Malam ini kami makan laluga, lauknya kepiting dan ikan sarden. Laluga ini sejenis talas yang tumbuh di pulau Miangas dan Kepulauan Talaud Sulawesi Utara. Diperlukan sedikitnya 3 jam merebus laluga agar layak dikonsumsi.
Saat asyik makan, ternyata ada kisah di baliknya.
Ini makanan pokok pribumi selain nasi. Seringkali disuguhkan saat musim angin barat tiba. Anginnya kencang, ombaknya tinggi karena banyak badai di sekelilingnya. Oleh karena itu tak ada kapal yang melaut, tak ada bahan pokok yang merapat. Jadilah pasokan beras dan ikan makin menipis. Sebagai gantinya penduduk Miangas pun mengkonsumsi laluga dan kepiting.
Seperti hari ini, hanya tiupan angin kencang dan deburan ombak menemani kegiatan validasi calon penerima manfaat Program Keluarga Harapan (PKH). Blusukan ke rumah-rumah penduduk pun masih terdengar suara angin sahut menyahut. Ombaknya menghantam tanggul susul menyusul.

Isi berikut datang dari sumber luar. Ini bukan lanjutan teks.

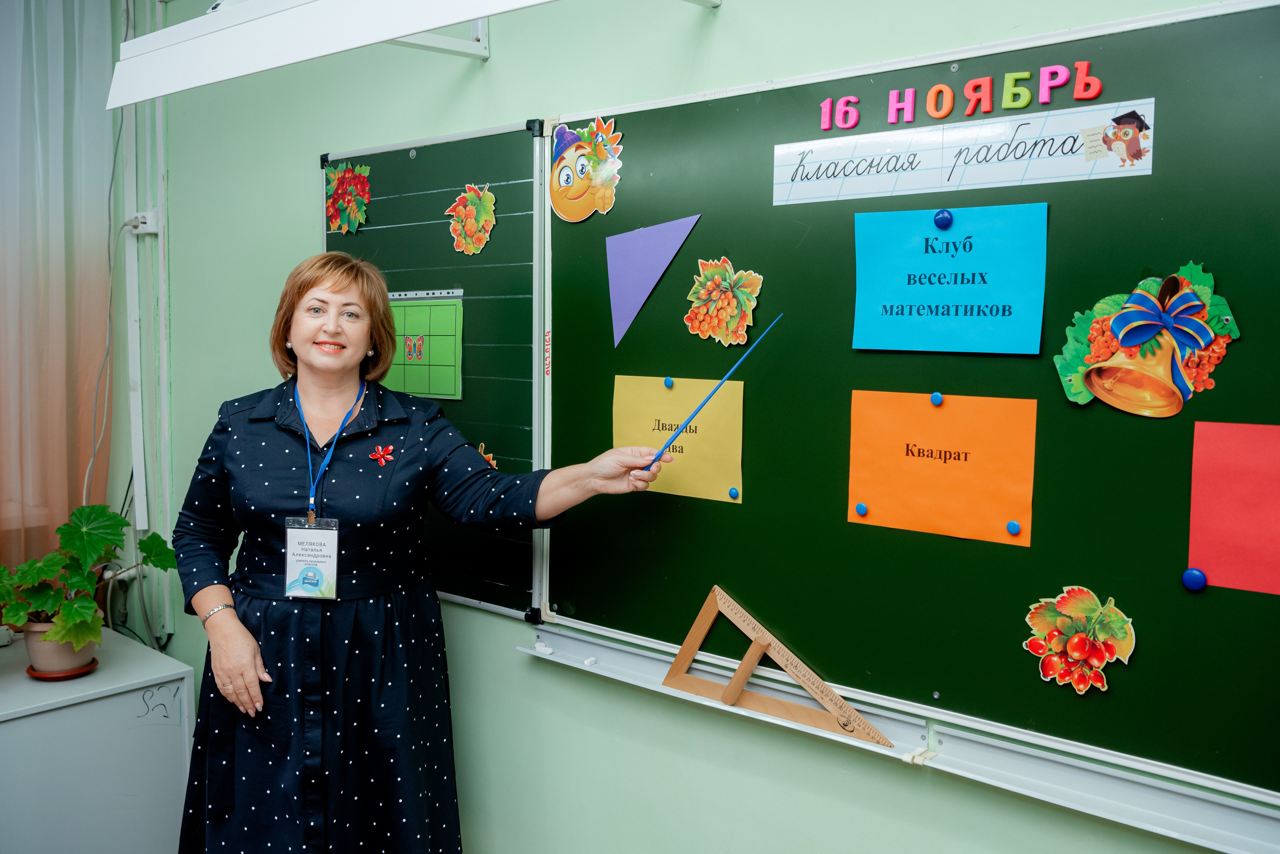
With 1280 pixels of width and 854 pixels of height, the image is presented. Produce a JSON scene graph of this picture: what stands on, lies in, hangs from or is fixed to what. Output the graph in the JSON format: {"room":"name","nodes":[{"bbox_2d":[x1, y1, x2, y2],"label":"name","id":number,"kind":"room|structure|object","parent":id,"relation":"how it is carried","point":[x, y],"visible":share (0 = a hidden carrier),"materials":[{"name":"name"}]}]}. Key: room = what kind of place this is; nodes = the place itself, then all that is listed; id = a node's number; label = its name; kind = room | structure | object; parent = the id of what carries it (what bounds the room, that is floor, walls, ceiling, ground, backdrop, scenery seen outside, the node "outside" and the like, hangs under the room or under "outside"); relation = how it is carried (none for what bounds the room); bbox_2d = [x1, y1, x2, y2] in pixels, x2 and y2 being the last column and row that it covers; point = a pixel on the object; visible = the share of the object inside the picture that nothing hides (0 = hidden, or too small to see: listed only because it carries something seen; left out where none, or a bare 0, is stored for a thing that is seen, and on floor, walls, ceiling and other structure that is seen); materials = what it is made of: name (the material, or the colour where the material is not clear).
{"room":"classroom","nodes":[
{"label":"classroom","id":0,"kind":"room"},
{"bbox_2d":[127,0,1264,851],"label":"wall","id":1,"kind":"structure","parent":0,"point":[306,230],"materials":[{"name":"green paint"}]},
{"bbox_2d":[0,0,116,575],"label":"curtain","id":2,"kind":"object","parent":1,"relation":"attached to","point":[56,215],"visible":0.85,"materials":[{"name":"fabric"}]},
{"bbox_2d":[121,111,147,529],"label":"cable conduit","id":3,"kind":"object","parent":1,"relation":"attached to","point":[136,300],"visible":0.86,"materials":[{"name":"white plastic"}]},
{"bbox_2d":[125,209,159,235],"label":"wall socket","id":4,"kind":"object","parent":1,"relation":"attached to","point":[154,230],"visible":0.88,"materials":[{"name":"white plastic"}]},
{"bbox_2d":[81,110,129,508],"label":"cable","id":5,"kind":"object","parent":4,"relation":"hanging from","point":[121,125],"visible":0.72,"materials":[{"name":"plastic"}]},
{"bbox_2d":[102,0,555,106],"label":"light fixture","id":6,"kind":"object","parent":1,"relation":"attached to","point":[239,11],"visible":0.99,"materials":[{"name":"white metal"}]},
{"bbox_2d":[320,120,545,618],"label":"chalkboard","id":7,"kind":"object","parent":1,"relation":"attached to","point":[504,135],"visible":0.56,"materials":[{"name":"green"}]},
{"bbox_2d":[325,161,372,234],"label":"paper cutout","id":8,"kind":"object","parent":7,"relation":"attached to","point":[341,190],"visible":0.98,"materials":[{"name":"red paper"}]},
{"bbox_2d":[383,295,464,399],"label":"green paper","id":9,"kind":"object","parent":7,"relation":"attached to","point":[412,312],"visible":0.77,"materials":[{"name":"green paper"}]},
{"bbox_2d":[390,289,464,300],"label":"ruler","id":10,"kind":"object","parent":7,"relation":"attached to","point":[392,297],"visible":0.78,"materials":[{"name":"metal"}]},
{"bbox_2d":[446,183,497,254],"label":"paper cutout","id":11,"kind":"object","parent":7,"relation":"attached to","point":[472,198],"visible":0.98,"materials":[{"name":"orange paper"}]},
{"bbox_2d":[476,441,497,469],"label":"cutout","id":12,"kind":"object","parent":7,"relation":"attached to","point":[482,449],"visible":0.34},
{"bbox_2d":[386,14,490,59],"label":"bracket","id":13,"kind":"object","parent":1,"relation":"attached to","point":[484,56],"visible":0.48,"materials":[{"name":"white metal"}]},
{"bbox_2d":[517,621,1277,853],"label":"marker tray","id":14,"kind":"object","parent":1,"relation":"attached to","point":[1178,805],"visible":0.83,"materials":[{"name":"white metal"}]},
{"bbox_2d":[662,587,891,745],"label":"wooden triangle","id":15,"kind":"object","parent":14,"relation":"on","point":[740,683],"visible":0.99,"materials":[{"name":"brown wood"}]},
{"bbox_2d":[537,0,1279,813],"label":"chalkboard","id":16,"kind":"object","parent":1,"relation":"attached to","point":[582,609],"visible":0.87,"materials":[{"name":"green"}]},
{"bbox_2d":[548,115,623,222],"label":"cutout","id":17,"kind":"object","parent":16,"relation":"attached to","point":[562,180],"visible":0.99,"materials":[{"name":"yellow paper"}]},
{"bbox_2d":[607,212,702,347],"label":"purple paper","id":18,"kind":"object","parent":16,"relation":"attached to","point":[650,285],"visible":0.98,"materials":[{"name":"purple paper"}]},
{"bbox_2d":[611,374,747,504],"label":"yellow paper","id":19,"kind":"object","parent":16,"relation":"attached to","point":[727,484],"visible":0.79,"materials":[{"name":"yellow paper"}]},
{"bbox_2d":[662,376,674,387],"label":"magnet","id":20,"kind":"object","parent":19,"relation":"attached to","point":[667,382],"visible":0.97,"materials":[{"name":"blue plastic"}]},
{"bbox_2d":[728,487,740,498],"label":"magnet","id":21,"kind":"object","parent":19,"relation":"attached to","point":[732,494],"visible":0.97,"materials":[{"name":"blue plastic"}]},
{"bbox_2d":[683,256,764,345],"label":"paper cutout","id":22,"kind":"object","parent":16,"relation":"attached to","point":[700,317],"visible":0.98,"materials":[{"name":"orange paper"}]},
{"bbox_2d":[845,392,1038,546],"label":"orange paper","id":23,"kind":"object","parent":16,"relation":"attached to","point":[870,497],"visible":0.96,"materials":[{"name":"orange paper"}]},
{"bbox_2d":[854,502,867,515],"label":"magnet","id":24,"kind":"object","parent":23,"relation":"attached to","point":[862,509],"visible":0.97,"materials":[{"name":"blue plastic"}]},
{"bbox_2d":[929,392,943,405],"label":"magnet","id":25,"kind":"object","parent":23,"relation":"attached to","point":[935,397],"visible":0.97,"materials":[{"name":"blue plastic"}]},
{"bbox_2d":[1006,520,1021,535],"label":"magnet","id":26,"kind":"object","parent":23,"relation":"attached to","point":[1013,529],"visible":0.97,"materials":[{"name":"blue plastic"}]},
{"bbox_2d":[849,202,1048,354],"label":"blue poster","id":27,"kind":"object","parent":16,"relation":"attached to","point":[925,290],"visible":0.97,"materials":[{"name":"blue paper"}]},
{"bbox_2d":[933,209,952,228],"label":"magnet","id":28,"kind":"object","parent":27,"relation":"attached to","point":[940,217],"visible":0.98,"materials":[{"name":"blue plastic"}]},
{"bbox_2d":[813,63,1110,131],"label":"lettering","id":29,"kind":"object","parent":16,"relation":"attached to","point":[822,125],"visible":0.95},
{"bbox_2d":[772,98,1159,206],"label":"white banner","id":30,"kind":"object","parent":16,"relation":"attached to","point":[817,185],"visible":0.95,"materials":[{"name":"white paper"}]},
{"bbox_2d":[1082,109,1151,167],"label":"owl sticker","id":31,"kind":"object","parent":30,"relation":"attached to","point":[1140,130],"visible":0.97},
{"bbox_2d":[1023,586,1137,693],"label":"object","id":32,"kind":"object","parent":16,"relation":"attached to","point":[1055,658],"visible":0.98,"materials":[{"name":"red paper"}]},
{"bbox_2d":[1058,264,1241,418],"label":"cutout","id":33,"kind":"object","parent":16,"relation":"attached to","point":[1105,327],"visible":0.93,"materials":[{"name":"multicoloured paper"}]},
{"bbox_2d":[1187,422,1279,595],"label":"red paper","id":34,"kind":"object","parent":16,"relation":"attached to","point":[1213,484],"visible":0.99,"materials":[{"name":"red paper"}]},
{"bbox_2d":[1181,567,1206,591],"label":"magnet","id":35,"kind":"object","parent":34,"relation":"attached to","point":[1193,574],"visible":0.98,"materials":[{"name":"blue plastic"}]},
{"label":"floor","id":36,"kind":"structure","parent":0,"visible":0},
{"bbox_2d":[0,624,194,853],"label":"white cabinet","id":37,"kind":"object","parent":36,"relation":"on","point":[161,681],"visible":0.88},
{"bbox_2d":[26,657,100,679],"label":"plant saucer","id":38,"kind":"object","parent":37,"relation":"on","point":[28,671],"visible":0.4,"materials":[{"name":"plastic"}]},
{"bbox_2d":[23,623,97,675],"label":"flower pot","id":39,"kind":"object","parent":38,"relation":"on","point":[86,651],"visible":0.61,"materials":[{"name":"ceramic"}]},
{"bbox_2d":[0,503,175,657],"label":"potted plant","id":40,"kind":"object","parent":39,"relation":"in","point":[98,546],"visible":0.95,"materials":[{"name":"green plant"}]},
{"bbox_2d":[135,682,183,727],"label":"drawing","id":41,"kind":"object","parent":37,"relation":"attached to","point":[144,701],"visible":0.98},
{"bbox_2d":[171,247,667,853],"label":"woman","id":42,"kind":"object","parent":36,"relation":"on","point":[249,648],"visible":0.98},
{"bbox_2d":[646,314,778,472],"label":"pointer","id":43,"kind":"object","parent":42,"relation":"in","point":[682,432],"visible":0.93,"materials":[{"name":"blue"}]}
]}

Pohon-pohon kelapa pun menahan gempuran angin beliung. Irama beraroma badai ini terus mengalun hingga kami entry hasil validasi di malam ini.
Setelah kami cek di aplikasi "Weath*r Live" berbasis Android, ternyata pulau yang kami tempati ini (lihat tanda panah berwarna kuning) sedang dikelilingi badai pekat berwarna merah. Sedangkan pusat badainya di perairan timur Filipina (lihat tanda panah berwarna biru).
Pantas saja sejak kemarin beberapa perempuan tua terlihat bergegas pulang dari kebunnya, mengisi keranjang-keranjangnya penuh dengan laluga. Ternyata!
Catatan kecil validasi calon penerima manfaat Program Keluarga Harapan (PKH) tahun 2017.